Pull out each line of the data below that contains the string "parameters", and keep the lines in their original order.

══ SUPPLIED DATA

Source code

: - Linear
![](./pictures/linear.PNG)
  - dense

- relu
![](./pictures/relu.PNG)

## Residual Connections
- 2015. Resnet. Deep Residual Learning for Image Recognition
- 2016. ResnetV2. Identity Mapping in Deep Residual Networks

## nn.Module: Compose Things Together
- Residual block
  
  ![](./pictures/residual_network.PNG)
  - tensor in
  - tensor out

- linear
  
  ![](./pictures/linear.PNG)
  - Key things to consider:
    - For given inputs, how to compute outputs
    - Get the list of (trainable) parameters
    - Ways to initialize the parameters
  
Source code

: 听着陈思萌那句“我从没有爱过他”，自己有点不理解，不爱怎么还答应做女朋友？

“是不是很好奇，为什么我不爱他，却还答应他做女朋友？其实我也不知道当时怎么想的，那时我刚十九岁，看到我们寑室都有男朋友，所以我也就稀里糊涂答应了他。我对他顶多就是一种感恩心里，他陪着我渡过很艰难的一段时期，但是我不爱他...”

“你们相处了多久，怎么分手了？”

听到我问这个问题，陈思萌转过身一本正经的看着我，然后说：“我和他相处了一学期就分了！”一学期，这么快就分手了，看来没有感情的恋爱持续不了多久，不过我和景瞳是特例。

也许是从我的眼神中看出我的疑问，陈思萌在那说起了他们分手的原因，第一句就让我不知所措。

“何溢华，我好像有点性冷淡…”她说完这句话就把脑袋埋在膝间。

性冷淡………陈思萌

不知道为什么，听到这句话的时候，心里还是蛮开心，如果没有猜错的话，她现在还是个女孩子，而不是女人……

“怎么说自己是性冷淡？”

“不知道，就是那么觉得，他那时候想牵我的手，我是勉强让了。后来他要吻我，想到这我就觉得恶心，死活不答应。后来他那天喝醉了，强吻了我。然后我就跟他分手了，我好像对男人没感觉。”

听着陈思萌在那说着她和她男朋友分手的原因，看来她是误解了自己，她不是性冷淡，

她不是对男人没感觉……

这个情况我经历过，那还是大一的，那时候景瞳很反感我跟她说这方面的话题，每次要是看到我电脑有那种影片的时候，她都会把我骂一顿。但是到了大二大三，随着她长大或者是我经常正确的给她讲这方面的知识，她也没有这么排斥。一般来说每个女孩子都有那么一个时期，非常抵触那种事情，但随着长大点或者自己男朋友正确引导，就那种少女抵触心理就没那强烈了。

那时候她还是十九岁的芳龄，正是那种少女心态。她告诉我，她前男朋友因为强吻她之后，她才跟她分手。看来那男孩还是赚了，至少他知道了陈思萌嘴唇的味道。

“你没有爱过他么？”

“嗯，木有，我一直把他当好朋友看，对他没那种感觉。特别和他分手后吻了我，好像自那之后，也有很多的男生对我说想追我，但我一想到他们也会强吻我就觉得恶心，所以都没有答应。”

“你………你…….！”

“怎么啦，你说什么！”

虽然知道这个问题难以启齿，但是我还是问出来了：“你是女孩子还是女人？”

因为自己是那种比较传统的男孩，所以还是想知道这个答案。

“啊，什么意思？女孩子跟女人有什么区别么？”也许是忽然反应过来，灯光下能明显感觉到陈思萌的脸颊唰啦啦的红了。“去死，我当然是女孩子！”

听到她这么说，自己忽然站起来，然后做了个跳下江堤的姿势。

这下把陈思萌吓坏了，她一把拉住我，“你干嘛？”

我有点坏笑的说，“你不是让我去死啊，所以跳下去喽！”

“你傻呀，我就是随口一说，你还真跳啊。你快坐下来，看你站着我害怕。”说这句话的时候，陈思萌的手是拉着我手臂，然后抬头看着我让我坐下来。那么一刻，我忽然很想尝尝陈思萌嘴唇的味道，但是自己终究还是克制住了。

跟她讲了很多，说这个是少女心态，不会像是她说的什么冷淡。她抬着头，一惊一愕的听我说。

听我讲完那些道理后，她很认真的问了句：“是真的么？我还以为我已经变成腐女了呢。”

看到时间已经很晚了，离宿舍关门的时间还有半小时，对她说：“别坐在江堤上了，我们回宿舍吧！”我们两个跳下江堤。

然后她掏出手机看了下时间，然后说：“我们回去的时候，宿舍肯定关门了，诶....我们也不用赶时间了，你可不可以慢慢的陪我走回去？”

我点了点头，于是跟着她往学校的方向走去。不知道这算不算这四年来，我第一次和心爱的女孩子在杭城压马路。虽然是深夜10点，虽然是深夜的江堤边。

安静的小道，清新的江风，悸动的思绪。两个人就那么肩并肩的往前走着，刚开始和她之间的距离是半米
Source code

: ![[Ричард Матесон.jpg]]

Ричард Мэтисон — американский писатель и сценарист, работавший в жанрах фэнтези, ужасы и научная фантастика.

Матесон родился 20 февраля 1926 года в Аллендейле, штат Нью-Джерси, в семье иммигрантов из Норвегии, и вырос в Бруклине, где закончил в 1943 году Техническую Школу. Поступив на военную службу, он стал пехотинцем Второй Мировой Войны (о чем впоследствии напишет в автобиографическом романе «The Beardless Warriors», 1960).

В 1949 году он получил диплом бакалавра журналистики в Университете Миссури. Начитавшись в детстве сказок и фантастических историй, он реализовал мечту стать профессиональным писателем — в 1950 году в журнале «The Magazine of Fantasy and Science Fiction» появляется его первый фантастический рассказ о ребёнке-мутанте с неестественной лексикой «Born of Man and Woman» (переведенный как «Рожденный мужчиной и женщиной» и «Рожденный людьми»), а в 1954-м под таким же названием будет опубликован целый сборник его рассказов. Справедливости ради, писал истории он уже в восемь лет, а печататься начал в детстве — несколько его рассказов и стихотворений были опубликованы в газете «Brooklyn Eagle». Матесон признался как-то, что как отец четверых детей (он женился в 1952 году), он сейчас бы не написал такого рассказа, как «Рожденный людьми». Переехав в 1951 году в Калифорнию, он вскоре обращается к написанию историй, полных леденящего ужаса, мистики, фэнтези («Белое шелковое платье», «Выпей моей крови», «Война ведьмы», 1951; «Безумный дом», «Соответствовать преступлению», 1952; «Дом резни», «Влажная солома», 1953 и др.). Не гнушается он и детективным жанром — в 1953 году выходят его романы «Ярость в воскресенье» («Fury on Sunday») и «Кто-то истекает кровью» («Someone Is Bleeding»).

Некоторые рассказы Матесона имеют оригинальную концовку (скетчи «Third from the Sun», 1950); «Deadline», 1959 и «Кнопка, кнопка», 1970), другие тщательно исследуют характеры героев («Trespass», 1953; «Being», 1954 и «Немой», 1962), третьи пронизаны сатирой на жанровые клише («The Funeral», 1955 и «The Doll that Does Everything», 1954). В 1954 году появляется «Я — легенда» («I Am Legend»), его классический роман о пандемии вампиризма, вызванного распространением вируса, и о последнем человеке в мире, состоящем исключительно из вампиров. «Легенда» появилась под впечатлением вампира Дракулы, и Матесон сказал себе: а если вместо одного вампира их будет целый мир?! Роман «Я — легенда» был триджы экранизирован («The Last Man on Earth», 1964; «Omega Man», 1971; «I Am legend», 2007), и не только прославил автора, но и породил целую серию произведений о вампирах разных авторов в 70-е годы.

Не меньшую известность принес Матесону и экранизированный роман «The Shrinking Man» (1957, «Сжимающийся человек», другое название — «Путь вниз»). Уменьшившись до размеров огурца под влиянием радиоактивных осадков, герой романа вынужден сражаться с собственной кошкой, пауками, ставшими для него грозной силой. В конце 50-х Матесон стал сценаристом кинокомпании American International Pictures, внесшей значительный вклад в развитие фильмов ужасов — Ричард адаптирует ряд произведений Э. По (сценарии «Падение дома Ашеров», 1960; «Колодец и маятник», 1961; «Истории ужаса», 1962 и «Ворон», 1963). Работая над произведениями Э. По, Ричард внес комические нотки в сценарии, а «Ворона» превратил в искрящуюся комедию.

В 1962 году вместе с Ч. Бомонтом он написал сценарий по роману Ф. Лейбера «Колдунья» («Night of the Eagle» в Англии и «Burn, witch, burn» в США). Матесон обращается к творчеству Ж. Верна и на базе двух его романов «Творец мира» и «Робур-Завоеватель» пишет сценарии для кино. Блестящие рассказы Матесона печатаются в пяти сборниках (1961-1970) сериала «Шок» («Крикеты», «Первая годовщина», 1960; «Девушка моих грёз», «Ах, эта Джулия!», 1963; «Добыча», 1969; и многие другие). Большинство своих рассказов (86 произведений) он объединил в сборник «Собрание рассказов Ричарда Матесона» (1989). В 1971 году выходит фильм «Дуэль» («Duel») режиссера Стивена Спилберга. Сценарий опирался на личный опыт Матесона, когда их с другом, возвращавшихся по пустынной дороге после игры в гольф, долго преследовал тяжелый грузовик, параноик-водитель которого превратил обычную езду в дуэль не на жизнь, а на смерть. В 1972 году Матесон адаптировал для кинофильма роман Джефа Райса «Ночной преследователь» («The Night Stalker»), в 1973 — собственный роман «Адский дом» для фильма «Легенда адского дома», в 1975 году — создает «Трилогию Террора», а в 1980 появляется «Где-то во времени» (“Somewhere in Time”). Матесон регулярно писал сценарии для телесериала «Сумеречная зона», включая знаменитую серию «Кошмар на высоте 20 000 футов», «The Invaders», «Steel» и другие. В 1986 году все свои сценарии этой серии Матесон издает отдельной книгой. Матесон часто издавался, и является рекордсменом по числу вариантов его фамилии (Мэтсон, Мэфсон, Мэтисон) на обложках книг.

════

## TASK RESULT
    - Get the list of (trainable) parameters
    - Ways to initialize the parameters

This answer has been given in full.